There is the "Leave No Trace" principle where you do not leave anything behind.

This is why you see in trad climbing the lead will place cams and nuts, while the last in the group on that pitch retrieves them.

Sure there's this principle but this just moves the need for justification. Humans leave their traces everywhere so why this principle for mountains? There are many traces that should be removed such as hydroelectric power stations, river straightening and so on. Is this whataboutism? I just think a few bolts in a mountain don't do much harm and as a casual observer of these mountains you won't even notice. Also I am very much for "leaving no traces" in the sense that everyone picks up their trash.
> Humans leave their traces everywhere so why this principle for mountains?

It’s called conservation. It is why we have these places to climb in the first place. These are protected wild places.

I am all for free climbing. But I don't really like this perspective from a high horse.
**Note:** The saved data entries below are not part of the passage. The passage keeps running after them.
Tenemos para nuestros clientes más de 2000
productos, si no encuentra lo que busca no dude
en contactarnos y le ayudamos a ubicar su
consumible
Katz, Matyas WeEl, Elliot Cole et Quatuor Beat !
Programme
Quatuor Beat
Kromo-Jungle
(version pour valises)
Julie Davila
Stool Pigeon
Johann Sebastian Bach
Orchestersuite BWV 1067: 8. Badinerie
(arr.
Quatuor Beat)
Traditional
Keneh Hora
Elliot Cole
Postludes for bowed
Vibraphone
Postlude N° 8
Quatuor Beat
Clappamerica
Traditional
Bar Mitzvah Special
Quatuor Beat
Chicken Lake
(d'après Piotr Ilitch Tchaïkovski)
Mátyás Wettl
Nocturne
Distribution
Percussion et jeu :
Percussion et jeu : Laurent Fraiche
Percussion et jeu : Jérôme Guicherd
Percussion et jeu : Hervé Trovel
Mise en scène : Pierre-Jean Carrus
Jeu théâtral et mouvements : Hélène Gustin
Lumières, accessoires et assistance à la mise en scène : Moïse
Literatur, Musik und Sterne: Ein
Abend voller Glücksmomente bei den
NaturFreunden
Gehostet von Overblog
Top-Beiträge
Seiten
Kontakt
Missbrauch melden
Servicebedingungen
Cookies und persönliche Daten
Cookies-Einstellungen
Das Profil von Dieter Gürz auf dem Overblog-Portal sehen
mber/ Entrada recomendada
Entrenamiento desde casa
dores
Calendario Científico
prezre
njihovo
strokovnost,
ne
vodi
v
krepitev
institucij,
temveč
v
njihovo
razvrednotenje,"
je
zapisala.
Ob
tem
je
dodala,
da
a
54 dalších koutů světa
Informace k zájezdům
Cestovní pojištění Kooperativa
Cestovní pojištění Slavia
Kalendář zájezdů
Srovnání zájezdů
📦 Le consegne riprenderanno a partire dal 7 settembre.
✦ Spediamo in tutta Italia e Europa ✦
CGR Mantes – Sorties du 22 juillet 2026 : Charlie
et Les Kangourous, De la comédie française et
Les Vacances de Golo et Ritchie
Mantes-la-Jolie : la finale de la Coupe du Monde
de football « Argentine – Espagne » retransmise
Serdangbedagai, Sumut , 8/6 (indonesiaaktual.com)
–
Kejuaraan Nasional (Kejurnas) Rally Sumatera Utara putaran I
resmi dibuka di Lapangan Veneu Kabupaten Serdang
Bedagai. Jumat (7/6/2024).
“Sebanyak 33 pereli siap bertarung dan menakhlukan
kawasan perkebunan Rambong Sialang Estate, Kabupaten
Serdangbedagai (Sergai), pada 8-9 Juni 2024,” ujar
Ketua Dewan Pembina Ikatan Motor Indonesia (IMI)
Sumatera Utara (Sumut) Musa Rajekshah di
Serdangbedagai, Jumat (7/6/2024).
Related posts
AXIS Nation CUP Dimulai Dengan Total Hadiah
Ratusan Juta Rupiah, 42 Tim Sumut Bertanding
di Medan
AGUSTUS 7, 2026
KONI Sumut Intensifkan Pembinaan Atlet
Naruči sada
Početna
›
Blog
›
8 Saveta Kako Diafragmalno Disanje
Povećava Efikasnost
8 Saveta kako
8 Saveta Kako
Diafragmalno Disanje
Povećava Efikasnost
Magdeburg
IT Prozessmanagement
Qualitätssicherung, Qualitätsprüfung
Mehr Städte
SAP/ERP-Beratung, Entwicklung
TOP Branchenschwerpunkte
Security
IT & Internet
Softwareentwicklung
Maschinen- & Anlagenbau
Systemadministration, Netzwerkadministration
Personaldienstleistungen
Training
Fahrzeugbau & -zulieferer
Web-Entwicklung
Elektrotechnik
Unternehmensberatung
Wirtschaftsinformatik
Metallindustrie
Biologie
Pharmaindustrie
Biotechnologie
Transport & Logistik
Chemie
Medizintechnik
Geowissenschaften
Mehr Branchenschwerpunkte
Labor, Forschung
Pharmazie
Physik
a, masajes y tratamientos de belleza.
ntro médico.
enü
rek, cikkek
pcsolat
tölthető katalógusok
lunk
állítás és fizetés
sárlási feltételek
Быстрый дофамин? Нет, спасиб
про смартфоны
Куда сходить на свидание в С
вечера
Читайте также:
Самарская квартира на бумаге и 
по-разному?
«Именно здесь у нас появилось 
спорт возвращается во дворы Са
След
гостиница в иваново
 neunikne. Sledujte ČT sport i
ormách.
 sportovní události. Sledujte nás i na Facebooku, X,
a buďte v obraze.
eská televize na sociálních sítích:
So it's fine for comparatively rich people to fly there by plane to free climb Cerro Torre?
My point is about letting wild places be wild, not about the environmental impact of climbing as a whole.
It's about leaving it in the state you would like to have found it. No rubbish, no abandoned equipment, no bouldering-style puzzles already solved because someone has stuck a bolt there.

I do wonder whether the boulderers find it annoying when a boulder is clearly already solved by the worn, chalk marked hand holds. Probably explains why many seek out new untouched sites to solve first.

Because it breaks down if we use another example. Would you want to solve a rubik's cube that was pre-turned so there were only 3 flips left to complete the cube? Changing the state of the activity (adding bolts/belays/ladders/etc.) is not in the spirit of the event, just as almost finishing a rubik's cube for someone else isn't in the spirit of actual event.

Put a different way: the climb becomes the bolter's experience, not the mountain's experience. It is no longer intrinsically mountain climbing, it's hiking.

>Would you want to solve a rubik's cube that was pre-turned so there were only 3 flips left to complete the cube?

Well no, but I wouldn't get mad if someone else wanted to.

I don't think it's just a matter of ethics - some legal entity owns these mountains (park authority of some kind?) and drilling holes and placing bolts done without the permission of the owner sounds like vandalism to me.
If you are being serious; read the tower for much more context.
I am of the belief that we should leave a place better than we find it.

When litter is in my path, I remove it. To do otherwise would go against this fundamental principle.

Natural places should be protected from the widespread exploitation by humans. We are destroying the entire planet. Why can’t we protect the places we have long agreed should be protected? Enough with the anthropocentric BS already. We are a part of the world, not separate.